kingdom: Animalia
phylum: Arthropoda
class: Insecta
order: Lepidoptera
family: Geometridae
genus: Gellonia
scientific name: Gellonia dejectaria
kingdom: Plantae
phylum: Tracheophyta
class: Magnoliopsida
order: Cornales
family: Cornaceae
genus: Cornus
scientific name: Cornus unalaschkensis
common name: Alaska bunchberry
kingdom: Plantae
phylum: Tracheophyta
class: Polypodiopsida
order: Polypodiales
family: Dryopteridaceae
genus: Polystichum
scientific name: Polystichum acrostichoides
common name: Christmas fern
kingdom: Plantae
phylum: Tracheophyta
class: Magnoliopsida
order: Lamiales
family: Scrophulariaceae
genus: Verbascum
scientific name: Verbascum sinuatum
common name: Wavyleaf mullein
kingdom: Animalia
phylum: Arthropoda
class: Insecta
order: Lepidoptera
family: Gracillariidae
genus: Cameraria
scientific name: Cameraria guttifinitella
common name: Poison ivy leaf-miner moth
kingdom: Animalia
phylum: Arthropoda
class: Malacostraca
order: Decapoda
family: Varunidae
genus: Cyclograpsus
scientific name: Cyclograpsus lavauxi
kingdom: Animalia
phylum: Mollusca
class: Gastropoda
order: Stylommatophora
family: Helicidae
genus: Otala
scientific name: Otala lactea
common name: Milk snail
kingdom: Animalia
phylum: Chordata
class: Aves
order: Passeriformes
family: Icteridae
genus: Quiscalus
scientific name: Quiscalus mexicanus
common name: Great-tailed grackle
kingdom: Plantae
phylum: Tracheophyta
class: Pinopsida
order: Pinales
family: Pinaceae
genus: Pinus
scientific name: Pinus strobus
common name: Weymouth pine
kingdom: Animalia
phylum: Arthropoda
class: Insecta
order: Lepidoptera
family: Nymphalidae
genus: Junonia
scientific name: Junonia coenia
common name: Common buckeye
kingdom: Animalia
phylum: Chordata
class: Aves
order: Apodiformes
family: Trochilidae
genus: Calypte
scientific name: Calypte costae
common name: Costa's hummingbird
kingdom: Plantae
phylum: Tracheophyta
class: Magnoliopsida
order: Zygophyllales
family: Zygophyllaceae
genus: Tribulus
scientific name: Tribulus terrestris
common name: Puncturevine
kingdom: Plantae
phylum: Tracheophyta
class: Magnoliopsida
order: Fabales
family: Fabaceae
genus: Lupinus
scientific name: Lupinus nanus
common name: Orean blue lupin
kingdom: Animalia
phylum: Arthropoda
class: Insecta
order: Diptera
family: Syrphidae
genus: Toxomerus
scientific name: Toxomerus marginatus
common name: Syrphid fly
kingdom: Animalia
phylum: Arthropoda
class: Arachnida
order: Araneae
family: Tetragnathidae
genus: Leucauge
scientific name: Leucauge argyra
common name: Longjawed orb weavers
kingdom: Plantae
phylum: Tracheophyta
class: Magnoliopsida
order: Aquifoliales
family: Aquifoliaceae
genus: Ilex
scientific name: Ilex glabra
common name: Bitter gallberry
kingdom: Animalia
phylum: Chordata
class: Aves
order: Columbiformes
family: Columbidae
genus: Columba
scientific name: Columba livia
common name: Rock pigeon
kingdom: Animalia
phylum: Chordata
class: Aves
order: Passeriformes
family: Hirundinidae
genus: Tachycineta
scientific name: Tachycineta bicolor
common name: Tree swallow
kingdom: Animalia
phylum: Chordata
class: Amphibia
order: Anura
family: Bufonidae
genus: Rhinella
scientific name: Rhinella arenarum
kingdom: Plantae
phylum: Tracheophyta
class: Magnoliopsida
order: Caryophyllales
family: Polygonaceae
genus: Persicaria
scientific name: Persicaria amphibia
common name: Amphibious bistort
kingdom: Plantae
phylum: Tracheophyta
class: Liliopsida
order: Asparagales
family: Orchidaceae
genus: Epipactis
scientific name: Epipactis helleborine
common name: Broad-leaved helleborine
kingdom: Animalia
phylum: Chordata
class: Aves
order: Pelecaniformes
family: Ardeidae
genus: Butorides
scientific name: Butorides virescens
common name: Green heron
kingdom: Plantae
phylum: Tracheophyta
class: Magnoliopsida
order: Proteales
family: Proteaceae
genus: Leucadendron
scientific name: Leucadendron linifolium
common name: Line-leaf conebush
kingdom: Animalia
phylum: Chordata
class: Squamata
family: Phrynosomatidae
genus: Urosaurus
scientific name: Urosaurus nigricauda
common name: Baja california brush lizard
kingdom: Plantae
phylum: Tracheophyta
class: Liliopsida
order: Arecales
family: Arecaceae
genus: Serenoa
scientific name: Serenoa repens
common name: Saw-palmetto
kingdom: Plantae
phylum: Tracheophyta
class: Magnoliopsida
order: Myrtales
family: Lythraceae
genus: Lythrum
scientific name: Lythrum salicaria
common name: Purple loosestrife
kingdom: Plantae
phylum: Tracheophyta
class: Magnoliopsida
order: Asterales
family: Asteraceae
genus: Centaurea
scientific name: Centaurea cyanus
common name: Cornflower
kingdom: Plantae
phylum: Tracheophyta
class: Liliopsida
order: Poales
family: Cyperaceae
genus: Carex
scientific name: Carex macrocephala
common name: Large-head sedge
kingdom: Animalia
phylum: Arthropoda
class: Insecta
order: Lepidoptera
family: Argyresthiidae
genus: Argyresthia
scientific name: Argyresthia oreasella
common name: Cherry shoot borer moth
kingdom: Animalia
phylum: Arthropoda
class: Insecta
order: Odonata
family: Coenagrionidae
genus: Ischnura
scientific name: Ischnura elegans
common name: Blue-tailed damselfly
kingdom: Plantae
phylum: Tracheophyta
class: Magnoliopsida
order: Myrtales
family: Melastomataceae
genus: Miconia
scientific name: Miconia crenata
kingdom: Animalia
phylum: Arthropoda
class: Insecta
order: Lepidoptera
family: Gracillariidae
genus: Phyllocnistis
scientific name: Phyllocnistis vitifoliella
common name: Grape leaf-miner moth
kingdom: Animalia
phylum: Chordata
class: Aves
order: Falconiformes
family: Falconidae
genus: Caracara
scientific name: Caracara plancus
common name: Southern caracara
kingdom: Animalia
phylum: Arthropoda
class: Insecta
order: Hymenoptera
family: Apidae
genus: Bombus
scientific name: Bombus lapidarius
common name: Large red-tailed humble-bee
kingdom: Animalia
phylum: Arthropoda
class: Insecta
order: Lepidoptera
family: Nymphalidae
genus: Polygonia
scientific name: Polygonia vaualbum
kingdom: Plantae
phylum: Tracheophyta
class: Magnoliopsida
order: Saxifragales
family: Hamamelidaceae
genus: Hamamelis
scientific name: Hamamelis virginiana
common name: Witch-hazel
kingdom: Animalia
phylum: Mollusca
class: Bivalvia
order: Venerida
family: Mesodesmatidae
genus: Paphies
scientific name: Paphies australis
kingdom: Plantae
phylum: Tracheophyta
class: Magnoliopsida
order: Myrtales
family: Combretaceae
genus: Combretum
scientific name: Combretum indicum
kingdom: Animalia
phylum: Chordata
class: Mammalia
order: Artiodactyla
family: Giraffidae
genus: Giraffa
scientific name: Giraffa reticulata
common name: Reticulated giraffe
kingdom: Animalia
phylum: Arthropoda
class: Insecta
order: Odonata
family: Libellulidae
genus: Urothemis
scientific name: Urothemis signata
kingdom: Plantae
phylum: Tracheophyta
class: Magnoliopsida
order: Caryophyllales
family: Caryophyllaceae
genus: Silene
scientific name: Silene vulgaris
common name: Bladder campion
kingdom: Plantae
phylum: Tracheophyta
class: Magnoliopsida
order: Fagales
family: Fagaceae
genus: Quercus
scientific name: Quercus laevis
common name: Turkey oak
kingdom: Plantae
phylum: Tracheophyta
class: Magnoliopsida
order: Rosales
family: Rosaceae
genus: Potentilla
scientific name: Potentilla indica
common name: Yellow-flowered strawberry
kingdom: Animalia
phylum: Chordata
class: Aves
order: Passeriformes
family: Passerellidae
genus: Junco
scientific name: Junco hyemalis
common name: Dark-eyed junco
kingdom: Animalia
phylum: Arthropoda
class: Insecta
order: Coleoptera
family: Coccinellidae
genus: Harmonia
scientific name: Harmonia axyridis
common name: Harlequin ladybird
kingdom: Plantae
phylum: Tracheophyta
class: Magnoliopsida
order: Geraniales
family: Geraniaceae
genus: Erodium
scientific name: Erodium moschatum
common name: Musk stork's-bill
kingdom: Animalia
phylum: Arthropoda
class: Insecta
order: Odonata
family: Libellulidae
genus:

---+---

* [What needs to be done]:
Please copy the lines of the records word for word, from the line that contains "genus: Rhinella" through the line that contains "genus: Serenoa".

* [Response to the task]:
genus: Rhinella
scientific name: Rhinella arenarum
kingdom: Plantae
phylum: Tracheophyta
class: Magnoliopsida
order: Caryophyllales
family: Polygonaceae
genus: Persicaria
scientific name: Persicaria amphibia
common name: Amphibious bistort
kingdom: Plantae
phylum: Tracheophyta
class: Liliopsida
order: Asparagales
family: Orchidaceae
genus: Epipactis
scientific name: Epipactis helleborine
common name: Broad-leaved helleborine
kingdom: Animalia
phylum: Chordata
class: Aves
order: Pelecaniformes
family: Ardeidae
genus: Butorides
scientific name: Butorides virescens
common name: Green heron
kingdom: Plantae
phylum: Tracheophyta
class: Magnoliopsida
order: Proteales
family: Proteaceae
genus: Leucadendron
scientific name: Leucadendron linifolium
common name: Line-leaf conebush
kingdom: Animalia
phylum: Chordata
class: Squamata
family: Phrynosomatidae
genus: Urosaurus
scientific name: Urosaurus nigricauda
common name: Baja california brush lizard
kingdom: Plantae
phylum: Tracheophyta
class: Liliopsida
order: Arecales
family: Arecaceae
genus: Serenoa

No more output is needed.